I was 25 years old when I met my wife. I was head over in heels love with her. After a brief courtship of about a year, we were married. 

Fast forward about 9 years, She told me that she was done with the marriage. This was 4 months ago, and I have been in free fall since. 

Divorce is one of those things that always happens to someone else. How it happened to me was shocking. My wife had over the years fallen out of love, and stayed in the marriage partly out of duty and financial dependance. 

Our undoing was my struggle with providing for the family, and my wife's inability to be manage money. Over time, the differences made her feel that she was controlled , and I felt that I was drowning to make ends meet. 

She would not talk to me, she always felt awkward about talking about her feelings. And so years went by with her feeling more or more detached. And I was increasingly feeling that I was with someone who did not appreciate me. 

I made endless sacrifices to make sure she got first dibs at any spending money, but it was not enough. The resentment had bore deep, and she kept it to herself. I tried to reach her, but she would never open up. She felt our differences were permanent, whereas I believed we could compromise on any issue. 
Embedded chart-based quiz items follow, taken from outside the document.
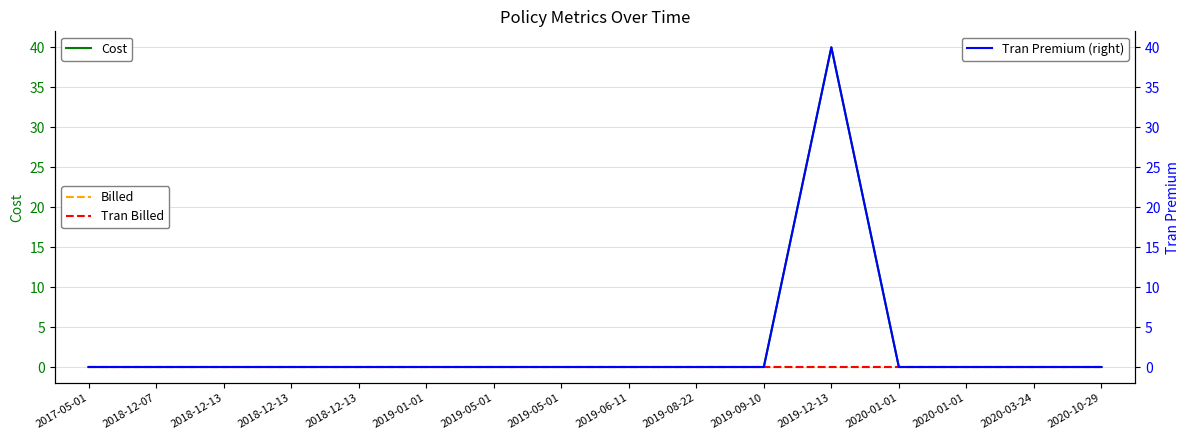

At which category is the sum across all series the highest?

2019-12-13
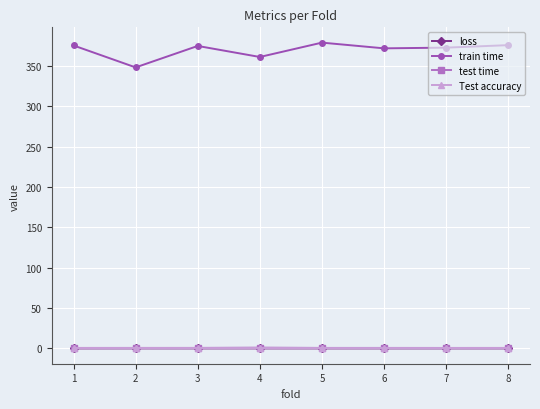

True or false: train time and Test accuracy cross at least once.

False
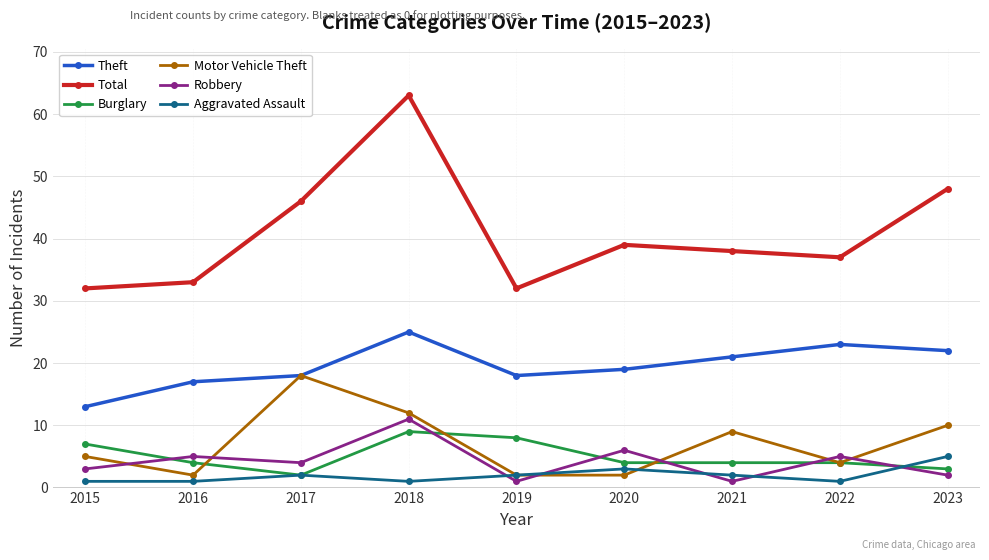

True or false: Aggravated Assault and Robbery cross at least once.

True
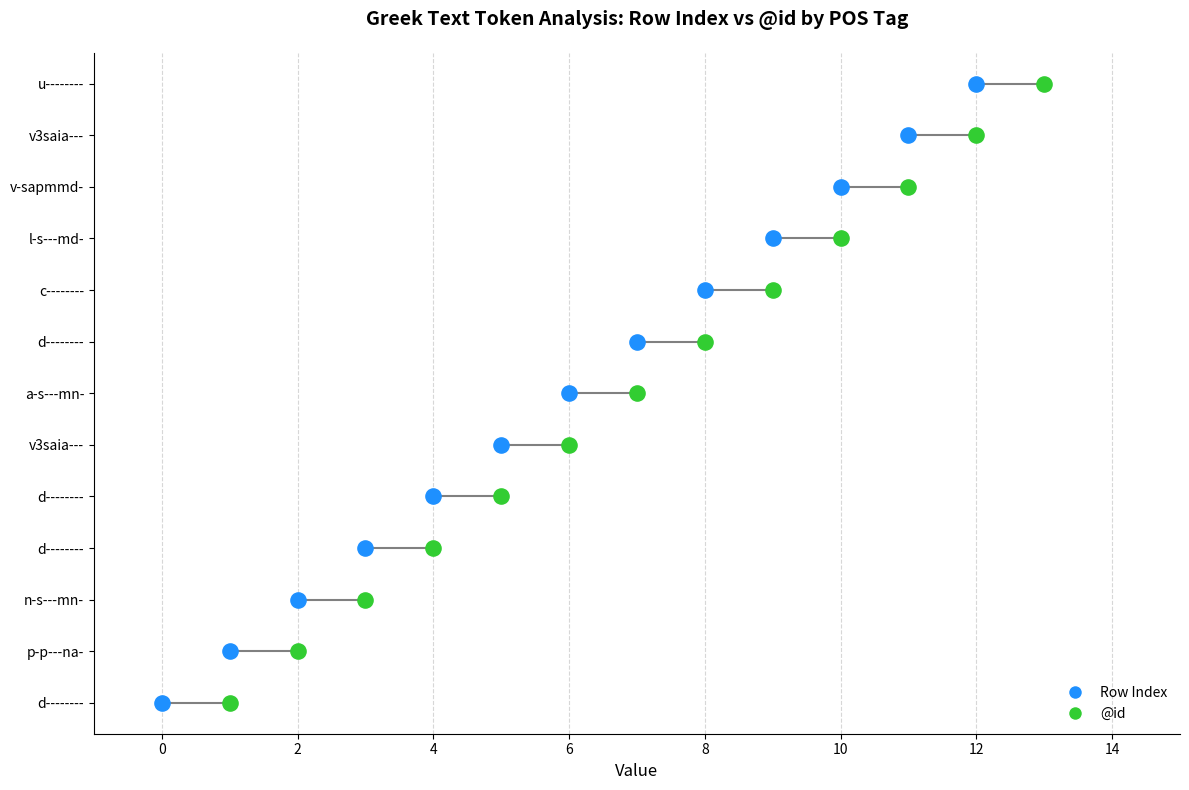

What is the total value across all series at n-s---mn-?

5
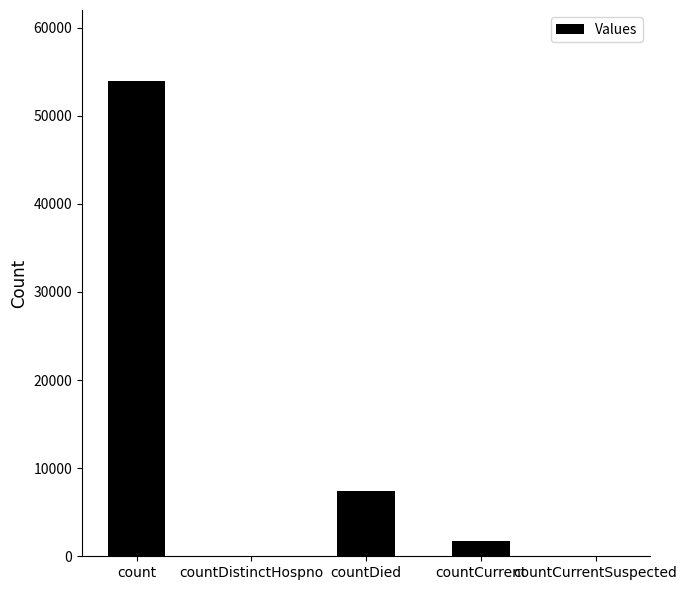

Is it true that the value at count is 15354?

False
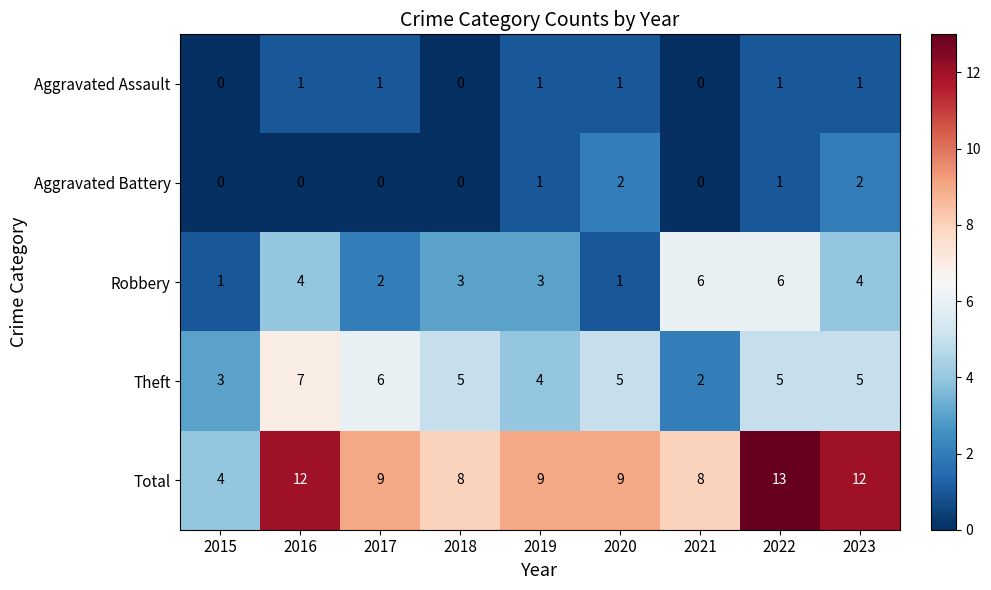

What value does the Total series have at 2019?

9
She has since moved out, found some work, and with a promise from me to give her some support for the next two years, while she tries to stand on her own two feet. 
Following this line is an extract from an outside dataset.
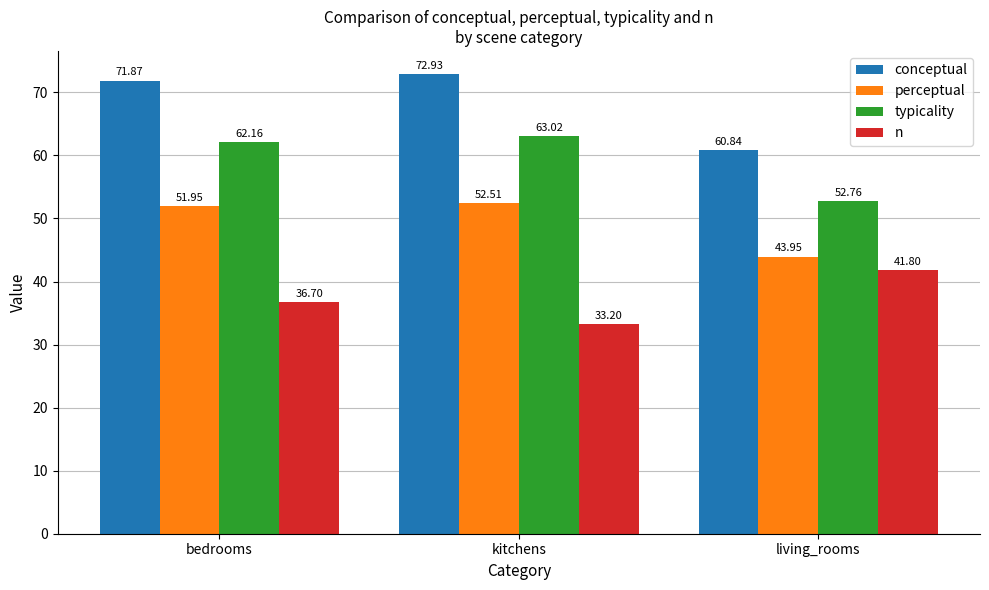

Does the chart contain stacked bars?

No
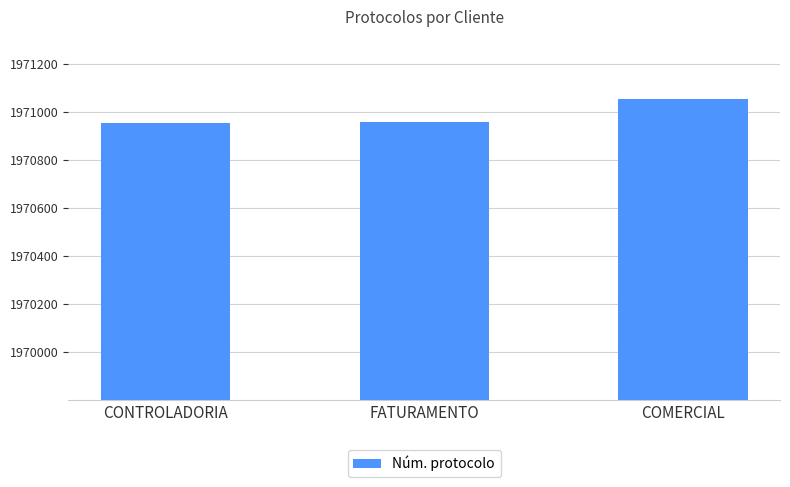

Between COMERCIAL and FATURAMENTO, which is larger?

COMERCIAL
I feel like a ghost now. Shifting through my own life. We have a 5 year old boy, whose fate I worry about a lot. 

I wonder what lies ahead for us. I have had no luck with OLD. And although I still love her, I know she has nothing left in her heart for me. So I am trying to move on. 
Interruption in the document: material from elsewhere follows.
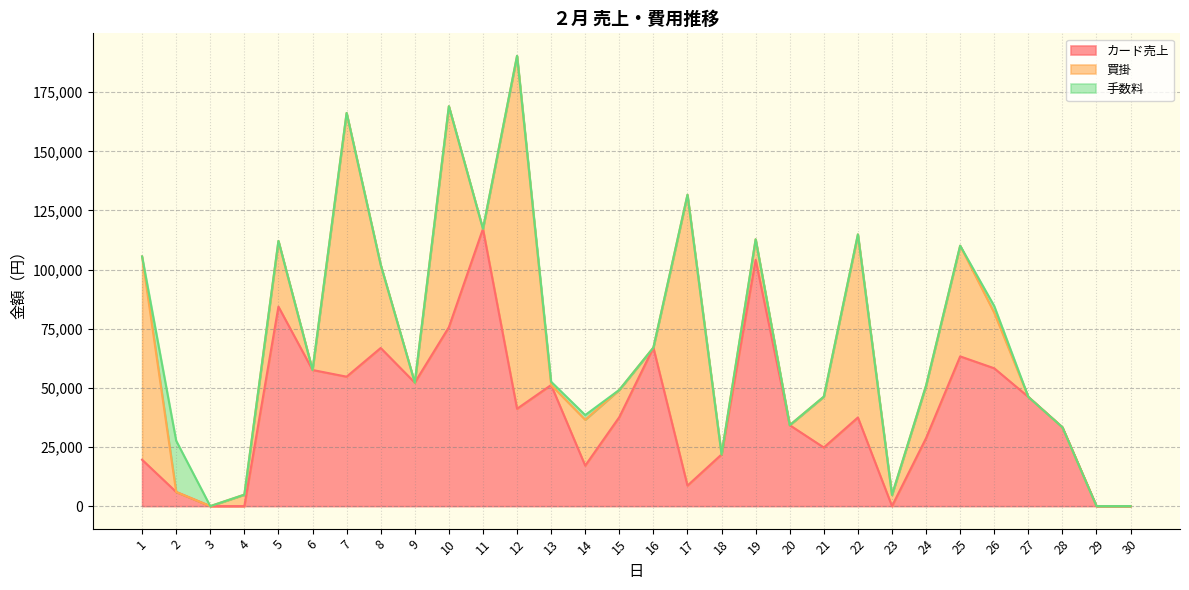

Rank the series at 19 from highest to lowest value.

カード売上, 買掛, 手数料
Picked up new hobbies, and re-investing in old one, taking on some challenges which will push me. Trying to rebuild my confidence, my identity. I swing through hope for a new life, to melancholy. 

I have been blogging too. And I find the solace in the words of kind strangers very assuring.


----------



## 3Xnocharm (Jun 22, 2012)

I would advise you to skip the OLD for now, you are in no frame of mind to be with someone new, and that would not be fair to them. Keep doing what you're doing with the hobbies, etc, find yourself again and get your mind right. Then you can give dating a shot.


----------



## ReturntoZero (Aug 31, 2015)

And keep your mouth shut about what you're doing and what you intend to do for her.

Mysterious men with a plan are attractive.

Whimpering clingy soon to be ex's get no respect.


----------



## need_help_to_recover (Mar 17, 2017)

my contact with her is essentially down to 0. Trying to move on with my life. I am actually enjoying being a single dad. Its furstrating at times, but cooking and stuff is not that hard. My house isn't the cleanest at times, but thats a price I have to pay. 

I will need some work before I feel better about myself, for sure. 

One mysterious man with a plan coming up.


----------